Public transport has been offered free of charge to all commuters, and all drivers owning even-numbered license plates have today been instructed to leave their cars at home or face fines of around 22 Euros. Tomorrow will be the turn of odd numbered license plates and so it will continue until authorities deem the pollution has abated enough to revert back to normal. The last restricted driving scheme was introduced in 1997 to combat pollution from heavy diesel fumes. It lasted one day.
Transport Minister Frederic Cuvillier said a decision would be taken later on Monday on whether to extend the driver curbs for a second day.
“This is a public health problem and we thank everyone who has fallen into line”, Cuvillier said, adding that early results showed traffic tailbacks had been shrunk by 60% in the Monday morning rush hours.

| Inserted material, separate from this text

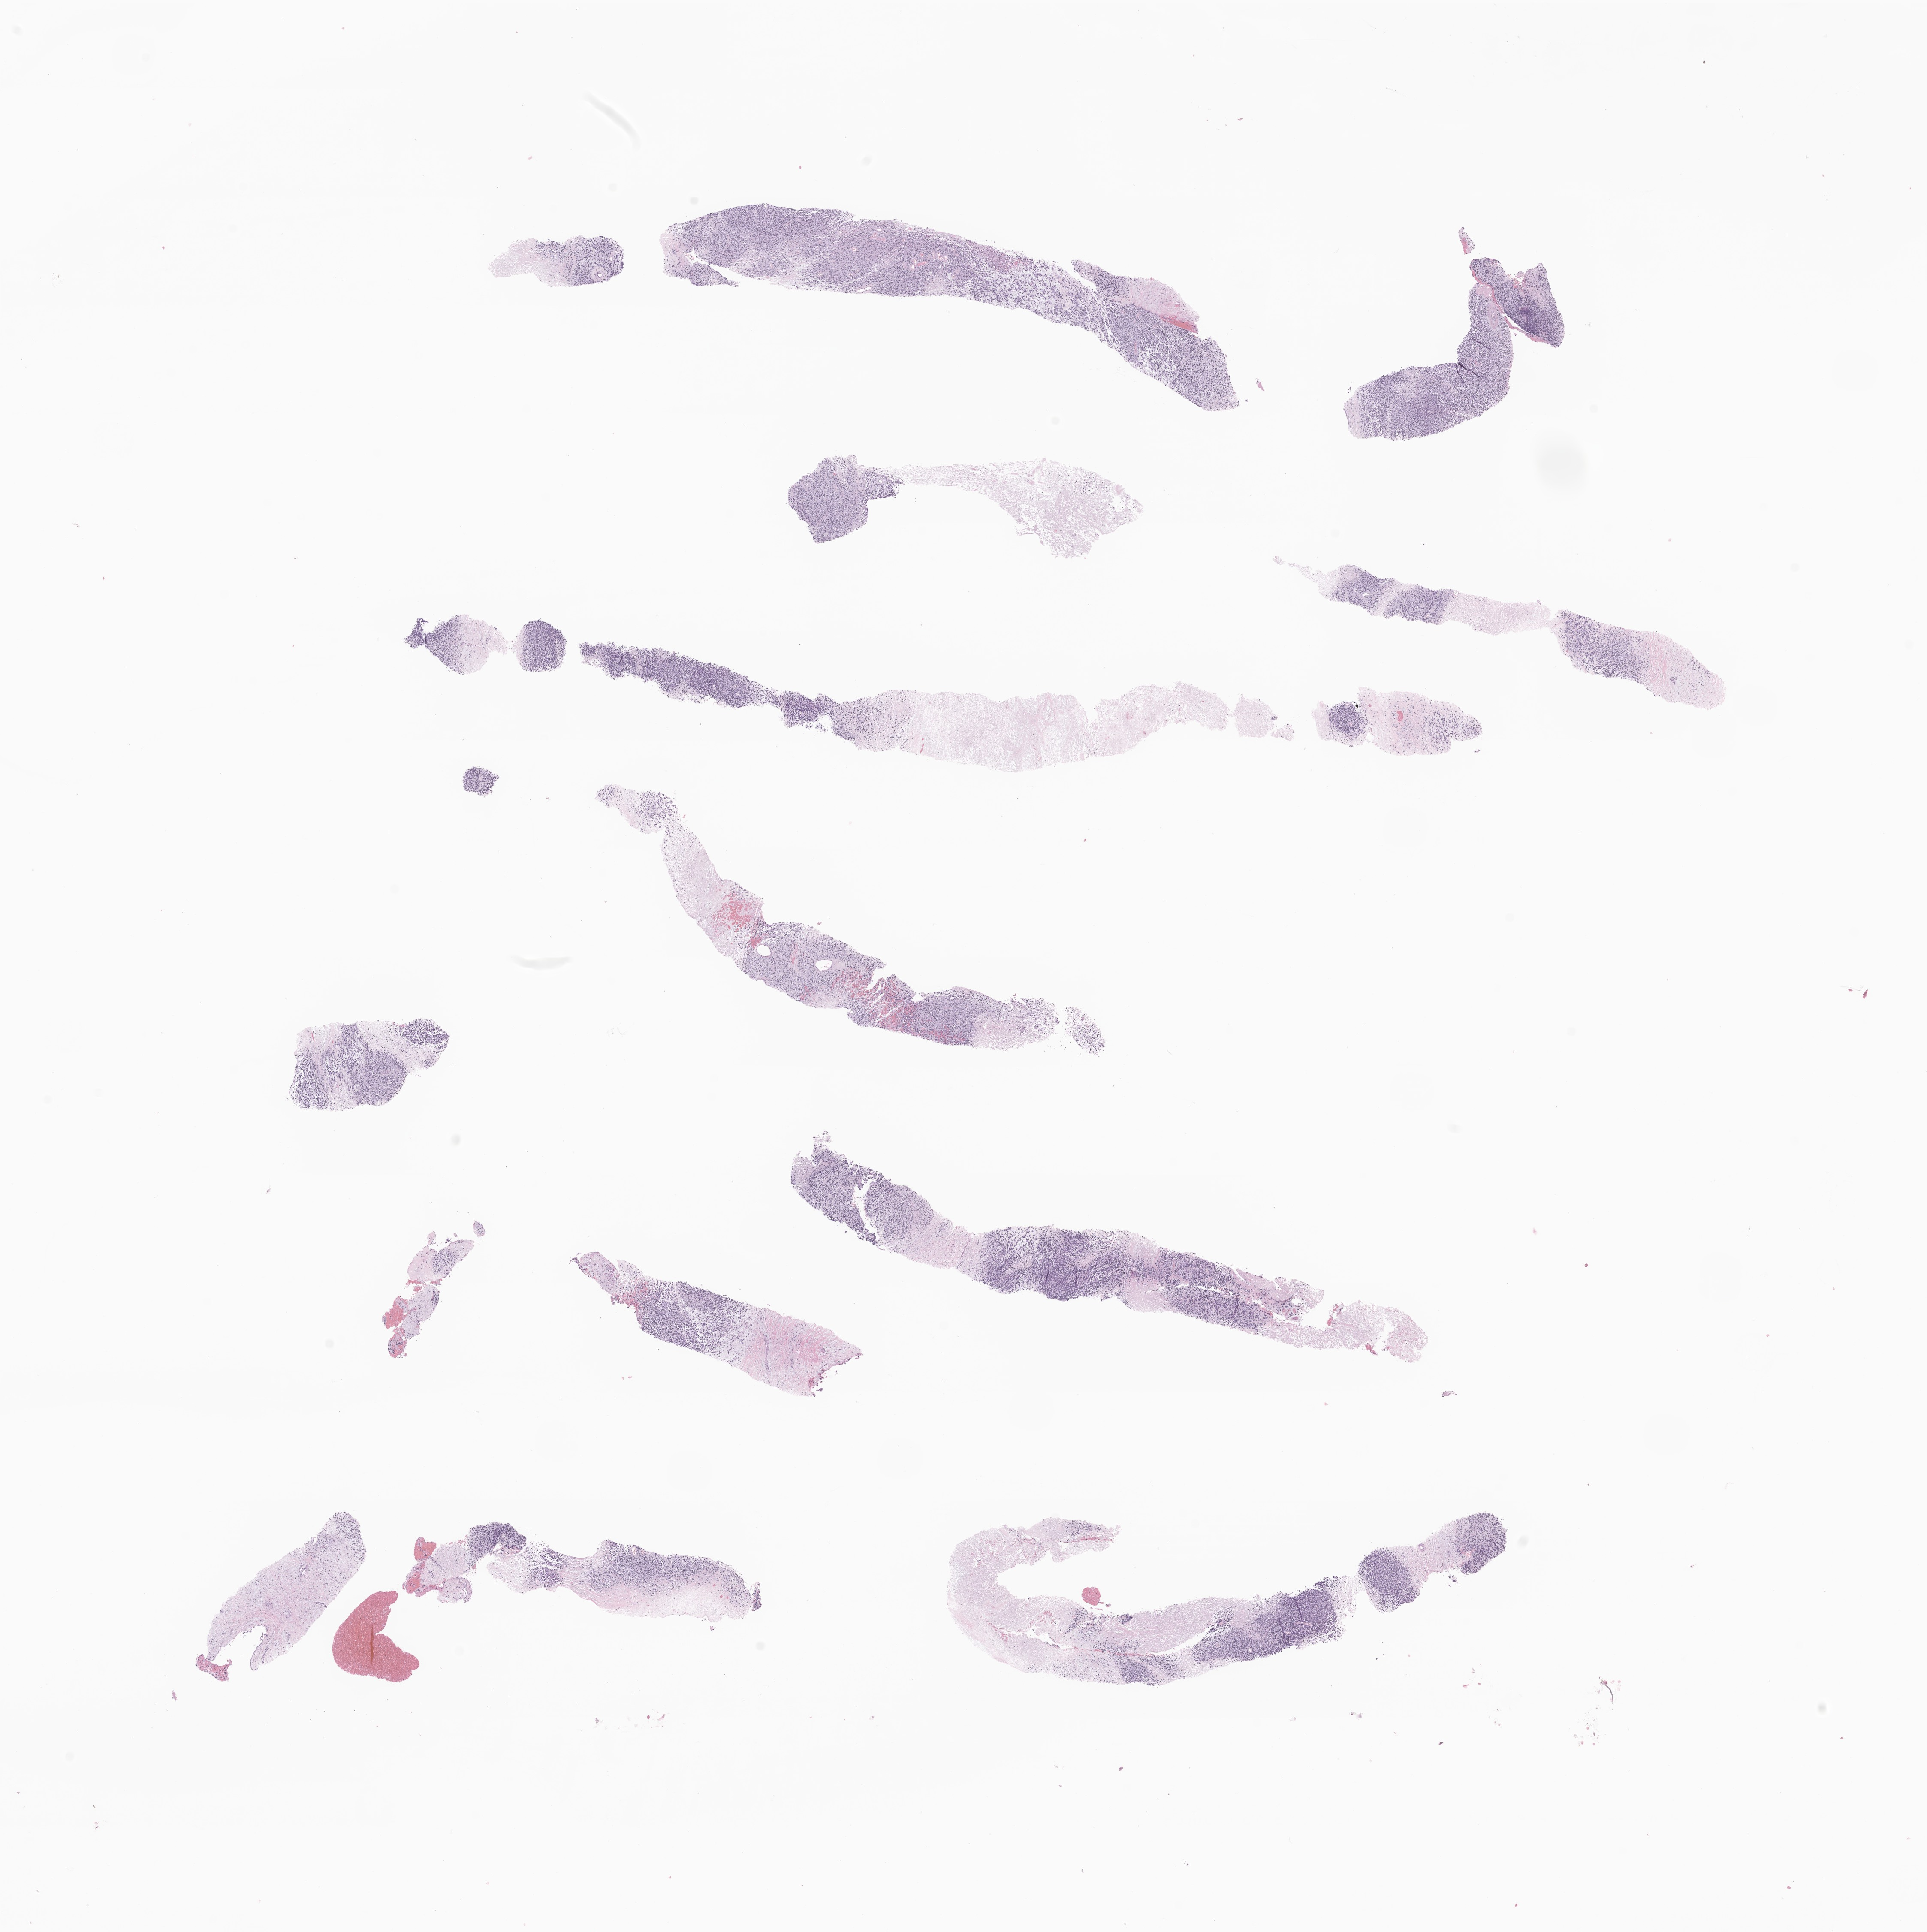
Digitized H&E-stained section of tumor tissue from the pelvis, shown as a low-resolution overview of the whole scanned area (about 18.9 x 19.0 mm). Formalin-fixed paraffin-embedded section. Male patient, age 220 months (18 years 4 months).
- diagnosis: Desmoplastic small round cell tumor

“It’s not our goal to jam up economic activity”, Thierry Pujol, a police officer stationed at a checkpoint in southern Paris, told BFM TV. He said his team had stopped about 150 vehicles early in the day, waving many delivery vans through and fining about 30 of the drivers stopped.
However with elections for the Paris mayoral position just a week away, some have questioned the validity of the vehicle ban, which is said to be hampering delivery companies. Opposition leader Jean-Francois Cope complained that the ban “lacks coherence, explanation and on the ground it’s really panic”.
The Automobile Club Association warned in a statement that the restrictions would cause chaos and added it would “penalize low-income households and suburban families who need a car, and cause additional economic costs.” This forced the government to issue a list of exceptions, which include electric and hybrid cars, taxis, and cars with at least three people on board to encourage car-sharing. But all trucks will be banned, which may be a huge blow to the local economy.
The ruling Socialist Party is currently in coalition with the Green Party and, as one pundit has reported, the ban is set to become a political football field with opposition tapping into the characteristic rebellious habits of the Parisians who have already been loudly voicing their displeasure throughout the city over the weekend.
Interestingly, the two leading mayoral contestants are women. The socialist, Anne Hidalgo, runs up against Nathalie Kosciusko-Morizet, the ex-Environment Minister in former President Nicolas Sarkozy’s party and known by her initials NKM. This will be the first time in its long history that Paris will get a madam for Le Maire and top of her list, whoever wins, will be Paris’ Pollution Problem.